Exercise requirements:
For the records shown below, return an exact copy that excludes the pictures.

Page images and extracted text:
"""
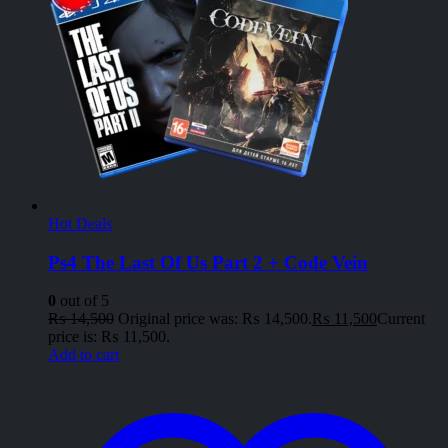
Hot Deals
Ps4 The Last Of Us Part 2 + Code Vein
0
out of 5
₨
14,500
Original price was: ₨ 14,500.
₨
11,500
Current
price is: ₨ 11,500.
Add to cart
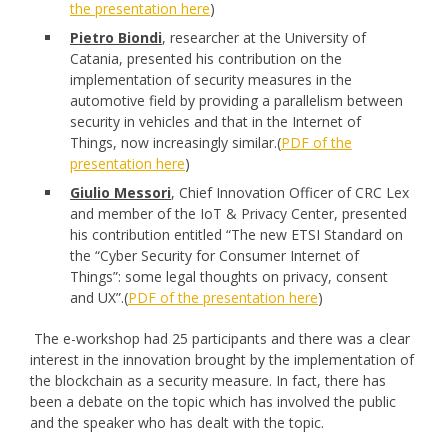
the presentation here
)
Pietro Biondi
, researcher at the University of
Catania, presented his contribution on the
implementation of security measures in the
automotive field by providing a parallelism between
security in vehicles and that in the Internet of
Things, now increasingly similar.(
PDF of the
presentation here
)
Giulio Messori
, Chief Innovation Officer of CRC Lex
and member of the IoT & Privacy Center, presented
his contribution entitled “The new ETSI Standard on
the “Cyber Security for Consumer Internet of
Things”: some legal thoughts on privacy, consent
and UX”.(
PDF of the presentation here
)
The e-workshop had 25 participants and there was a clear
interest in the innovation brought by the implementation of
the blockchain as a security measure. In fact, there has
been a debate on the topic which has involved the public
and the speaker who has dealt with the topic.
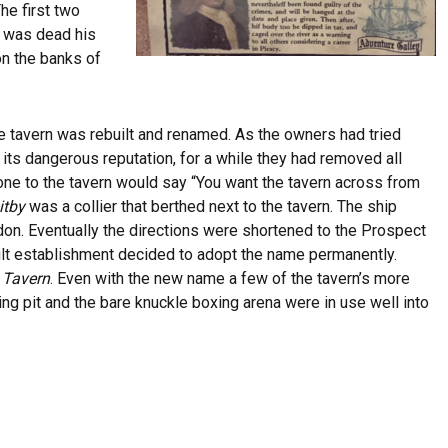
The first two
e was dead his
on the banks of
the tavern was rebuilt and renamed. As the owners had tried
 its dangerous reputation, for a while they had removed all
e to the tavern would say “You want the tavern across from
itby
was a collier that berthed next to the tavern. The ship
on. Eventually the directions were shortened to the Prospect
ilt establishment decided to adopt the name permanently.
s Tavern
. Even with the new name a few of the tavern’s more
ting pit and the bare knuckle boxing arena were in use well into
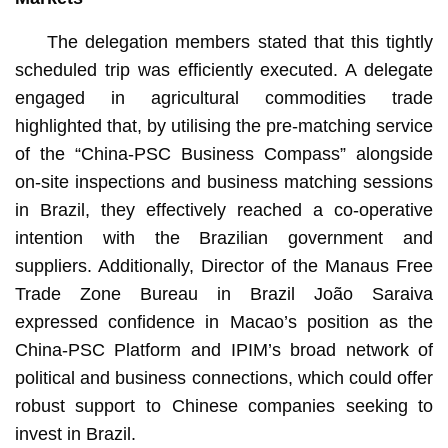
The delegation members stated that this tightly
scheduled trip was efficiently executed. A delegate
engaged in agricultural commodities trade
highlighted that, by utilising the pre-matching service
of the “China-PSC Business Compass” alongside
on-site inspections and business matching sessions
in Brazil, they effectively reached a co-operative
intention with the Brazilian government and
suppliers. Additionally, Director of the Manaus Free
Trade Zone Bureau in Brazil João Saraiva
expressed confidence in Macao’s position as the
China-PSC Platform and IPIM’s broad network of
political and business connections, which could offer
robust support to Chinese companies seeking to
invest in Brazil.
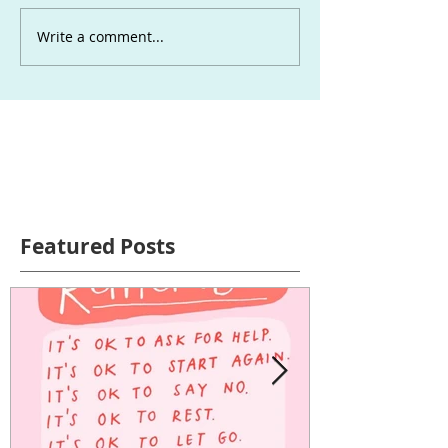
Write a comment...
Featured Posts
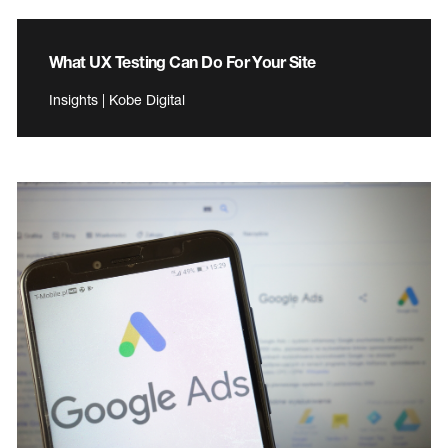
What UX Testing Can Do For Your Site
Insights | Kobe Digital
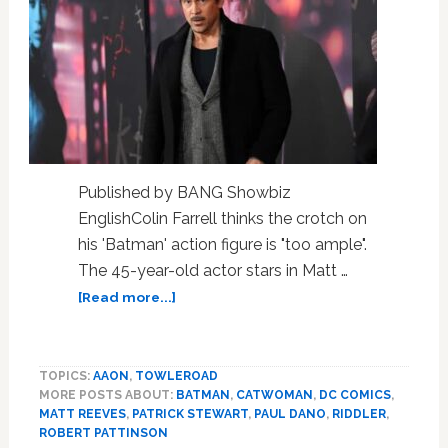
Published by BANG Showbiz
EnglishColin Farrell thinks the crotch on
his 'Batman' action figure is "too ample".
The 45-year-old actor stars in Matt …
about
[Read more...]
Colin
Farrell
jokes
TOPICS:
AAON
,
TOWLEROAD
the
MORE POSTS ABOUT:
BATMAN
,
CATWOMAN
,
DC COMICS
,
crotch
MATT REEVES
,
PATRICK STEWART
,
PAUL DANO
,
RIDDLER
,
on
ROBERT PATTINSON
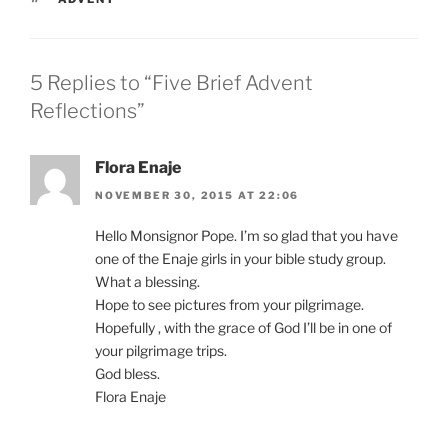
5 Replies to “Five Brief Advent
Reflections”
Flora Enaje
NOVEMBER 30, 2015 AT 22:06
Hello Monsignor Pope. I’m so glad that you have
one of the Enaje girls in your bible study group.
What a blessing.
Hope to see pictures from your pilgrimage.
Hopefully , with the grace of God I’ll be in one of
your pilgrimage trips.
God bless.
Flora Enaje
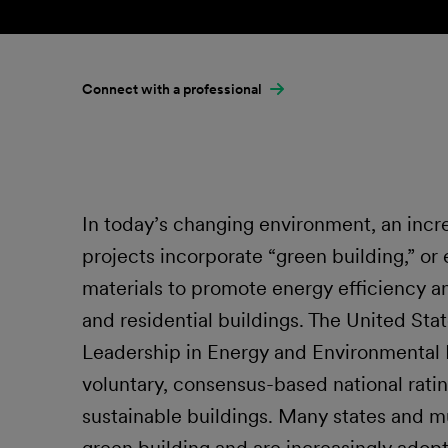
Connect with a professional
In today’s changing environment, an inc
projects incorporate “green building,” or
materials to promote energy efficiency a
and residential buildings. The United St
Leadership in Energy and Environmental 
voluntary, consensus-based national rati
sustainable buildings. Many states and mu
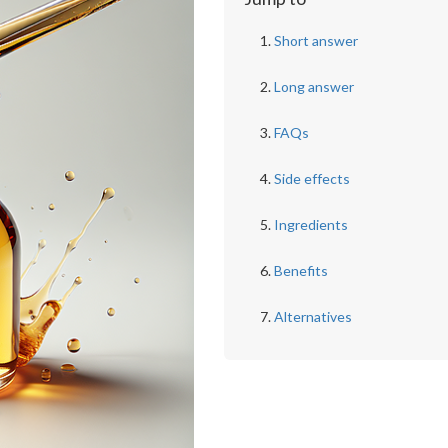
Short answer
Long answer
FAQs
Side effects
Ingredients
Benefits
Alternatives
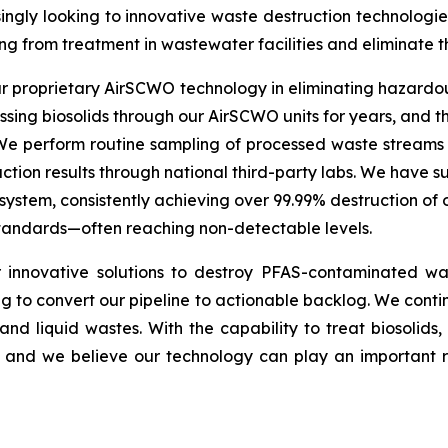
ingly looking to innovative waste destruction technologies
ng from treatment in wastewater facilities and eliminate 
our proprietary AirSCWO technology in eliminating hazard
ng biosolids through our AirSCWO units for years, and the
 We perform routine sampling of processed waste streams
tion results through national third-party labs. We have su
stem, consistently achieving over 99.99% destruction of
 standards—often reaching non-detectable levels.
innovative solutions to destroy PFAS-contaminated was
 to convert our pipeline to actionable backlog. We continu
d and liquid wastes. With the capability to treat biosolid
nd we believe our technology can play an important role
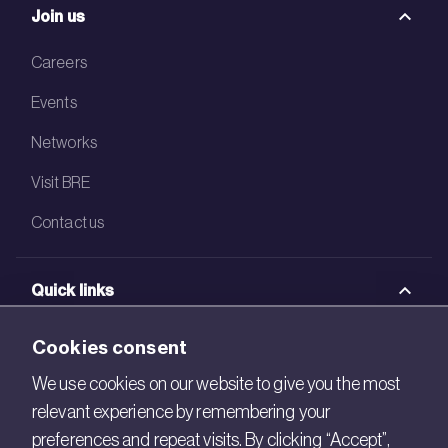
Join us
Careers
Events
Networks
Visit BRE
Contact us
Quick links
BRE Academy
Cookies consent
BRE Bookshop
We use cookies on our website to give you the most
relevant experience by remembering your
BREEAM Store
preferences and repeat visits. By clicking “Accept”,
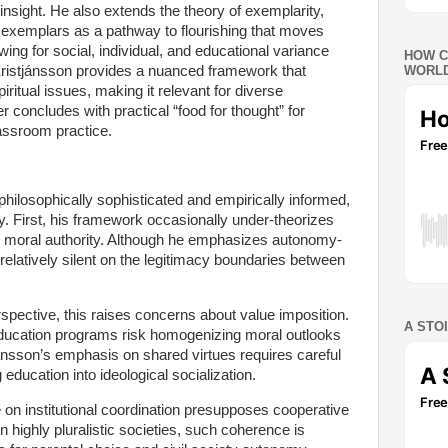
insight. He also extends the theory of exemplarity,
l exemplars as a pathway to flourishing that moves
wing for social, individual, and educational variance
HOW C
, Kristjánsson provides a nuanced framework that
WORLD
iritual issues, making it relevant for diverse
 concludes with practical “food for thought” for
lassroom practice.
philosophically sophisticated and empirically informed,
ny. First, his framework occasionally under-theorizes
onal moral authority. Although he emphasizes autonomy-
relatively silent on the legitimacy boundaries between
erspective, this raises concerns about value imposition.
A STO
education programs risk homogenizing moral outlooks
ánsson’s emphasis on shared virtues requires careful
 education into ideological socialization.
ce on institutional coordination presupposes cooperative
n highly pluralistic societies, such coherence is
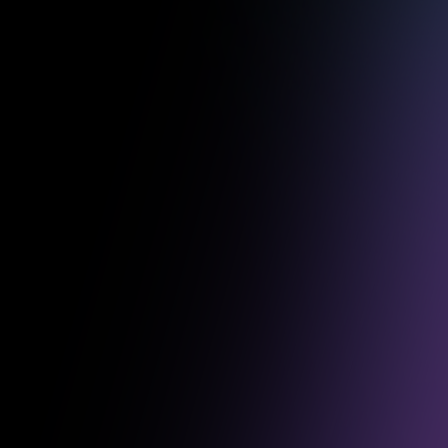
Some of o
"""
Output of the task:
Hot Deals
Ps4 The Last Of Us Part 2 + Code Vein
0
out of 5
₨
14,500
Original price was: ₨ 14,500.
₨
11,500
Current
price is: ₨ 11,500.
Add to cart
the presentation here
)
Pietro Biondi
, researcher at the University of
Catania, presented his contribution on the
implementation of security measures in the
automotive field by providing a parallelism between
security in vehicles and that in the Internet of
Things, now increasingly similar.(
PDF of the
presentation here
)
Giulio Messori
, Chief Innovation Officer of CRC Lex
and member of the IoT & Privacy Center, presented
his contribution entitled “The new ETSI Standard on
the “Cyber Security for Consumer Internet of
Things”: some legal thoughts on privacy, consent
and UX”.(
PDF of the presentation here
)
The e-workshop had 25 participants and there was a clear
interest in the innovation brought by the implementation of
the blockchain as a security measure. In fact, there has
been a debate on the topic which has involved the public
and the speaker who has dealt with the topic.
The first two
e was dead his
on the banks of
the tavern was rebuilt and renamed. As the owners had tried
 its dangerous reputation, for a while they had removed all
e to the tavern would say “You want the tavern across from
itby
was a collier that berthed next to the tavern. The ship
on. Eventually the directions were shortened to the Prospect
ilt establishment decided to adopt the name permanently.
s Tavern
. Even with the new name a few of the tavern’s more
ting pit and the bare knuckle boxing arena were in use well into
The delegation members stated that this tightly
scheduled trip was efficiently executed. A delegate
engaged in agricultural commodities trade
highlighted that, by utilising the pre-matching service
of the “China-PSC Business Compass” alongside
on-site inspections and business matching sessions
in Brazil, they effectively reached a co-operative
intention with the Brazilian government and
suppliers. Additionally, Director of the Manaus Free
Trade Zone Bureau in Brazil João Saraiva
expressed confidence in Macao’s position as the
China-PSC Platform and IPIM’s broad network of
political and business connections, which could offer
robust support to Chinese companies seeking to
invest in Brazil.
Write a comment...
Featured Posts
What UX Testing Can Do For Your Site
Insights | Kobe Digital
Published by BANG Showbiz
EnglishColin Farrell thinks the crotch on
his 'Batman' action figure is "too ample".
The 45-year-old actor stars in Matt …
about
[Read more...]
Colin
Farrell
jokes
TOPICS:
AAON
,
TOWLEROAD
the
MORE POSTS ABOUT:
BATMAN
,
CATWOMAN
,
DC COMICS
,
crotch
MATT REEVES
,
PATRICK STEWART
,
PAUL DANO
,
RIDDLER
,
on
ROBERT PATTINSON
5 Replies to “Five Brief Advent
Reflections”
Flora Enaje
NOVEMBER 30, 2015 AT 22:06
Hello Monsignor Pope. I’m so glad that you have
one of the Enaje girls in your bible study group.
What a blessing.
Hope to see pictures from your pilgrimage.
Hopefully , with the grace of God I’ll be in one of
your pilgrimage trips.
God bless.
Flora Enaje
Connect with a professional
In today’s changing environment, an inc
projects incorporate “green building,” or
materials to promote energy efficiency a
and residential buildings. The United St
Leadership in Energy and Environmental 
voluntary, consensus-based national rati
sustainable buildings. Many states and mu
Short answer
Long answer
FAQs
Side effects
Ingredients
Benefits
Alternatives
ingly looking to innovative waste destruction technologies
ng from treatment in wastewater facilities and eliminate 
our proprietary AirSCWO technology in eliminating hazard
ng biosolids through our AirSCWO units for years, and the
 We perform routine sampling of processed waste streams
tion results through national third-party labs. We have su
stem, consistently achieving over 99.99% destruction of
 standards—often reaching non-detectable levels.
innovative solutions to destroy PFAS-contaminated was
 to convert our pipeline to actionable backlog. We continu
d and liquid wastes. With the capability to treat biosolid
nd we believe our technology can play an important role
Join us
Careers
Events
Networks
Visit BRE
Contact us
Quick links
BRE Academy
Cookies consent
BRE Bookshop
We use cookies on our website to give you the most
relevant experience by remembering your
BREEAM Store
preferences and repeat visits. By clicking “Accept”,
insight. He also extends the theory of exemplarity,
l exemplars as a pathway to flourishing that moves
wing for social, individual, and educational variance
HOW C
, Kristjánsson provides a nuanced framework that
WORLD
iritual issues, making it relevant for diverse
 concludes with practical “food for thought” for
lassroom practice.
philosophically sophisticated and empirically informed,
ny. First, his framework occasionally under-theorizes
onal moral authority. Although he emphasizes autonomy-
relatively silent on the legitimacy boundaries between
erspective, this raises concerns about value imposition.
A STO
education programs risk homogenizing moral outlooks
ánsson’s emphasis on shared virtues requires careful
 education into ideological socialization.
ce on institutional coordination presupposes cooperative
n highly pluralistic societies, such coherence is
Some of o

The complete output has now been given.